That we have a problem with healthcare is now broadly accepted. Nonetheless, polls suggest that most of America’s covered are satisfied with their own insurance. This finding mirrors the seeming inconsistency that, while Congress is held in basement level esteem, the majority of us are satisfied with our own representation. Go figure. We seem to place supreme value on incumbency, personal or societal, which is why we are so stubbornly resistant, if not to the idea, then to the reality of change. As the August recess looms, the President’s healthcare imitative will be put to the test, and the outcome is by no means certain. Indeed those satisfaction numbers could spell real trouble, especially when coupled with the finding by ABC that over 80% of respondents worry that their own cost might rise or that their own coverage diminish. That 80% plus number is most telling, not only for the healthcare debate, but also for what it says about our society as a whole. To put mildly, we have become an increasingly selfish people. It's all about ME. What’s worse is that not only do we want what we have, and more of it; we begrudge others their share. That’s why the disparity between the “have’s” and the “have not’s” is growing at an alarming rate.
It may well be that whatever changes are made in healthcare will have some (likely marginal) impact on those of us who are covered. But this effort is not about me. It’s about those Americans who don’t have insurance. In that sense, even polling the insured is a mere, if not willful, distraction because what we have is not at issue, at least in a fundamental sense. Again, it’s not about me, but about my neighbor. Perhaps the Golden Rule is universal to all faiths but it has become a largely meaningless platitude. We pay it pious lip service, but for all practical purposes, to paraphrase the famous Mr. Butler, we regularly tell our neighbors, “frankly my dears, we don’t give a damn.”

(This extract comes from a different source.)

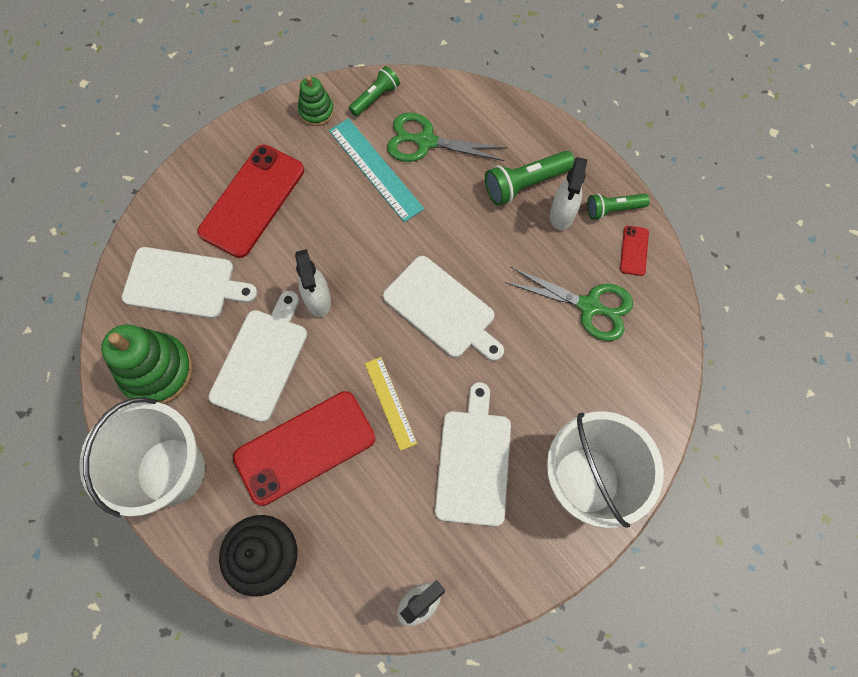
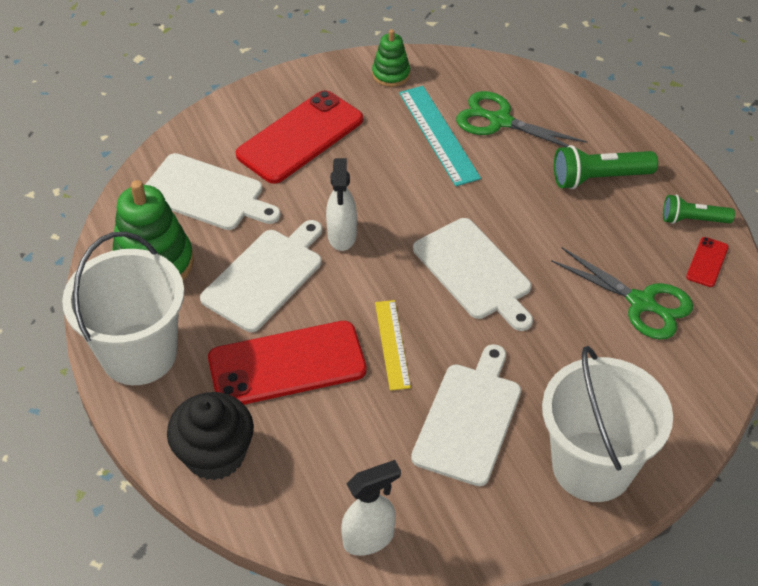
camera: 15 degrees right, 20 degrees down
(375, 97) = (457, 74): green flashlight -> none
(562, 215) = (633, 213): white spray bottle -> none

We may berate the greed on Wall Street, which on its level is
unconscionable, but relatively speaking most of us do live in glass
houses. So our politicians are
attuned (also selfishly) to be more concerned about the proverbial “me”, the modestly
or greatly advantaged, than the mostly or completly disadvantaged. One of the newest ploys is to suggest
reform will lead to euthanasia, while the reality is that the current system of
large-scale depravation is all too often an act of murder. People are getting sicker and dying
prematurely because they have no insurance or are massively underinsured, not
the reverse.
The ugly truth of this debate is that the opponents of healthcare expansion and reform at best are deaf and heartless and at worst are nothing other than malicious. They may not live physically in a gated community but seem to blot out the sounds and sights of depravation. It’s bad enough when individuals are selfish; it’s catastrophic when leaders act with nothing less than criminal neglect. I have vivid memories of heated debates about impending socialized medicine. That was when Truman was President so let’s not talk about rushing into reform some six decades later. Medicare, a controversial program when it was finally passed was not, as some obstructionists argued at the time, the end of the world, quite the contrary. It’s callous that opponents of healthcare reform point to the Post Office and not it for proof that government programs don’t work. Have any of them bothered to ask their parents?
The President argues the economic imperative of healthcare reform. I can’t disagree and in fact wonder, for example, what would have happened to our auto industry had universal healthcare been put in place back in the Truman years. Leaving aside their misguided product decisions, would their manufacturing have been uncompetitive absent the burden of private healthcare? People say they are confused about the many proposals on the table. My cynical side would say, calculated confusion, but for the moment forget about economics and confusion. The real question before us is not about this or that approach. It’s about us – who we have become, who we are and who we will be.
Fixing healthcare is a matter of values, yes family values. It is about how and if we care about and for each other. It is a test of character, our national and personal character. In many ways, I think it is a watershed issue, a test of our viability. It’s one that we will fail only at our collective peril.